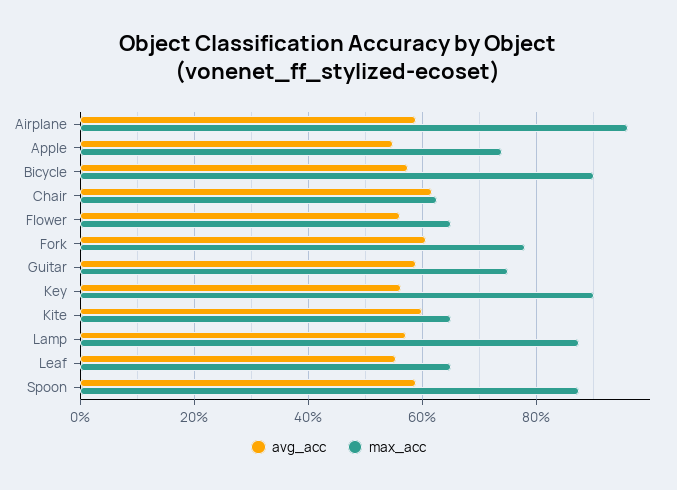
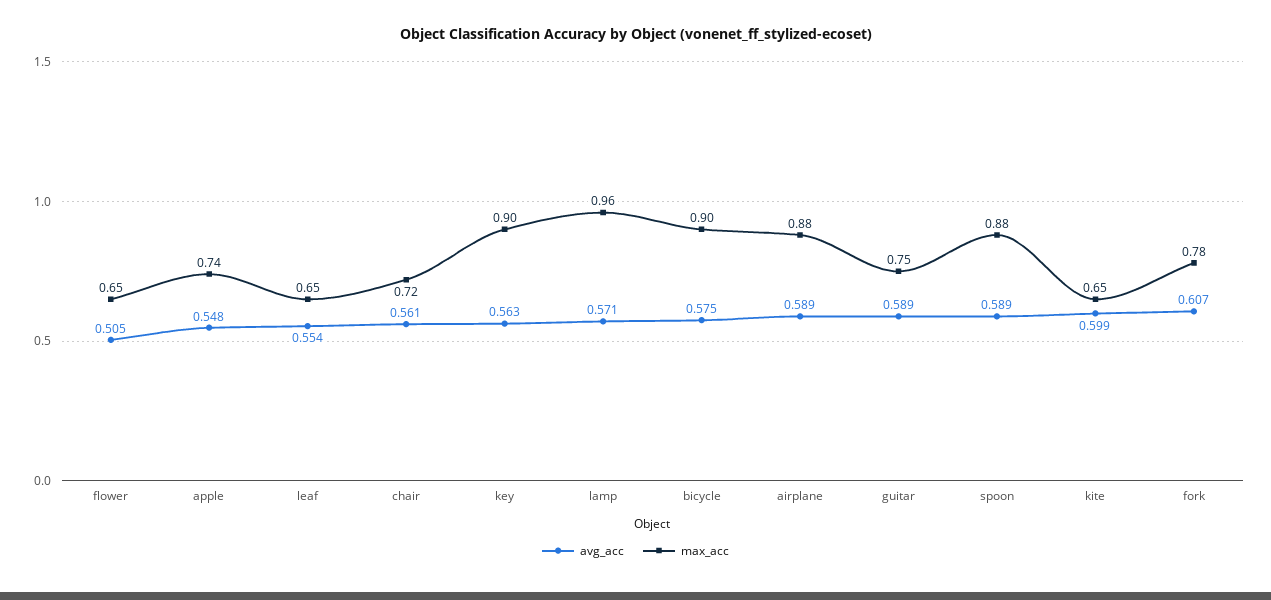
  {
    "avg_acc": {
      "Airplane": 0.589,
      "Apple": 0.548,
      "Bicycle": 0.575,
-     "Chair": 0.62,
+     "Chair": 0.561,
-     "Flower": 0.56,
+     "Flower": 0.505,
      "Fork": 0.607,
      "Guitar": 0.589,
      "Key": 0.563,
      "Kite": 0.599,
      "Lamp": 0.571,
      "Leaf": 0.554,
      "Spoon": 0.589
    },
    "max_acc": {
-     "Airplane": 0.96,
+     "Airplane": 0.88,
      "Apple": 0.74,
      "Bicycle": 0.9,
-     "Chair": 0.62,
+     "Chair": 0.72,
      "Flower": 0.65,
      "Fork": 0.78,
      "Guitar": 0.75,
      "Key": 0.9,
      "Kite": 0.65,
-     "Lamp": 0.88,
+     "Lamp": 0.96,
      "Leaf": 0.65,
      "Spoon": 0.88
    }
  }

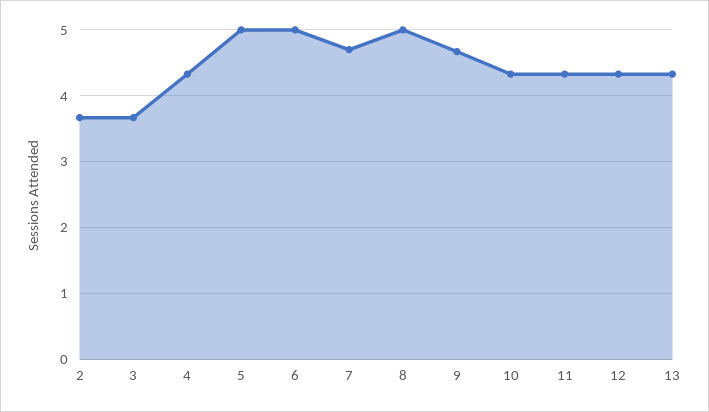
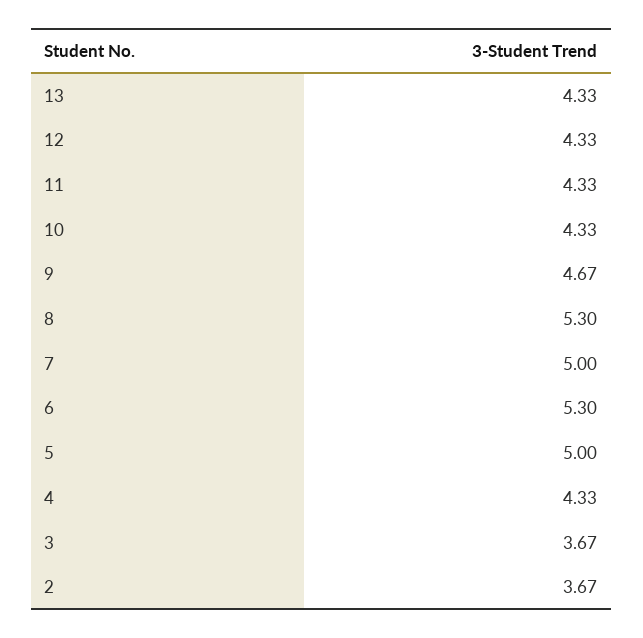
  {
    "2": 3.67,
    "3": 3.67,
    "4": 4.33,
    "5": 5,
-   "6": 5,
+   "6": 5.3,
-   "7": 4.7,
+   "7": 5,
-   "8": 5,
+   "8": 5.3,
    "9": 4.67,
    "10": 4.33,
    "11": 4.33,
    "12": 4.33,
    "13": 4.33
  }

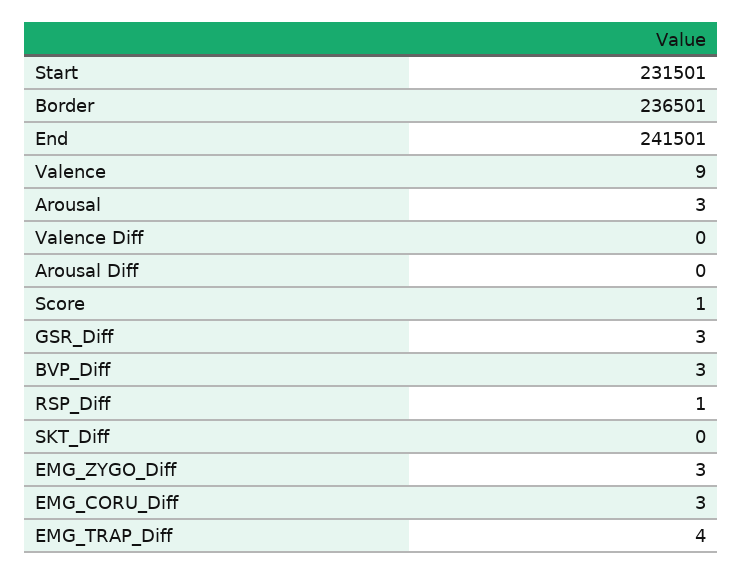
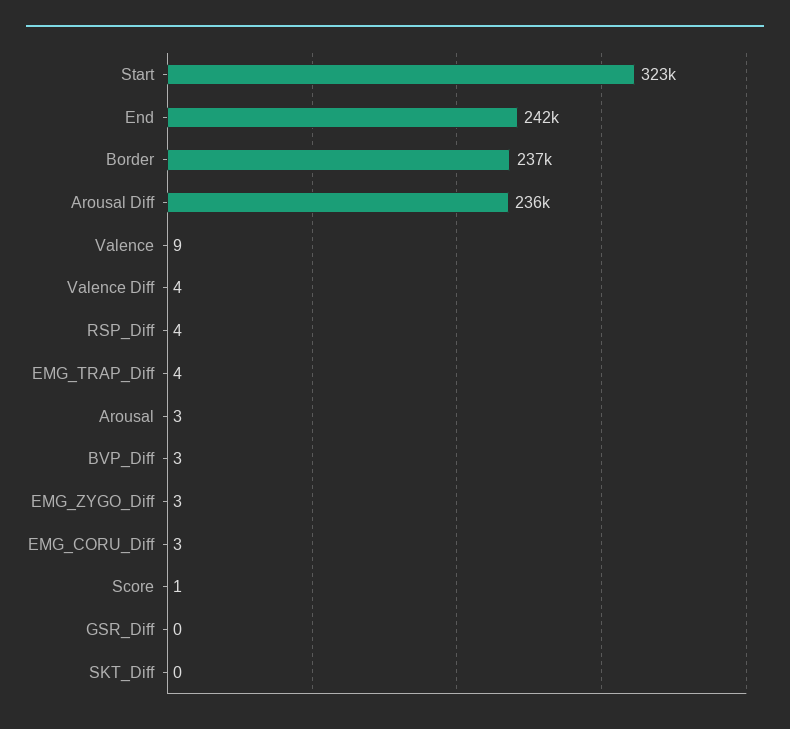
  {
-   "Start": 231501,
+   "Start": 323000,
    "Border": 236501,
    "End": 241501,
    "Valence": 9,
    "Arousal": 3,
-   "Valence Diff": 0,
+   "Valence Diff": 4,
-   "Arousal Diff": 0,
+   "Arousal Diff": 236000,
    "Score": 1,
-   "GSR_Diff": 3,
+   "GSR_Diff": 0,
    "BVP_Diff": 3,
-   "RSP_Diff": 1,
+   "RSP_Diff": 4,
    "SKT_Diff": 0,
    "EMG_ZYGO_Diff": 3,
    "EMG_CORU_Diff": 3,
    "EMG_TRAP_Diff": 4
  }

•••

(DESCRIPTION OF THE TASK):
Retype the data word for word, please, and keep the images out.

(SOLUTION):
  {
    "avg_acc": {
      "Airplane": 0.589,
      "Apple": 0.548,
      "Bicycle": 0.575,
-     "Chair": 0.62,
+     "Chair": 0.561,
-     "Flower": 0.56,
+     "Flower": 0.505,
      "Fork": 0.607,
      "Guitar": 0.589,
      "Key": 0.563,
      "Kite": 0.599,
      "Lamp": 0.571,
      "Leaf": 0.554,
      "Spoon": 0.589
    },
    "max_acc": {
-     "Airplane": 0.96,
+     "Airplane": 0.88,
      "Apple": 0.74,
      "Bicycle": 0.9,
-     "Chair": 0.62,
+     "Chair": 0.72,
      "Flower": 0.65,
      "Fork": 0.78,
      "Guitar": 0.75,
      "Key": 0.9,
      "Kite": 0.65,
-     "Lamp": 0.88,
+     "Lamp": 0.96,
      "Leaf": 0.65,
      "Spoon": 0.88
    }
  }

  {
    "2": 3.67,
    "3": 3.67,
    "4": 4.33,
    "5": 5,
-   "6": 5,
+   "6": 5.3,
-   "7": 4.7,
+   "7": 5,
-   "8": 5,
+   "8": 5.3,
    "9": 4.67,
    "10": 4.33,
    "11": 4.33,
    "12": 4.33,
    "13": 4.33
  }

  {
-   "Start": 231501,
+   "Start": 323000,
    "Border": 236501,
    "End": 241501,
    "Valence": 9,
    "Arousal": 3,
-   "Valence Diff": 0,
+   "Valence Diff": 4,
-   "Arousal Diff": 0,
+   "Arousal Diff": 236000,
    "Score": 1,
-   "GSR_Diff": 3,
+   "GSR_Diff": 0,
    "BVP_Diff": 3,
-   "RSP_Diff": 1,
+   "RSP_Diff": 4,
    "SKT_Diff": 0,
    "EMG_ZYGO_Diff": 3,
    "EMG_CORU_Diff": 3,
    "EMG_TRAP_Diff": 4
  }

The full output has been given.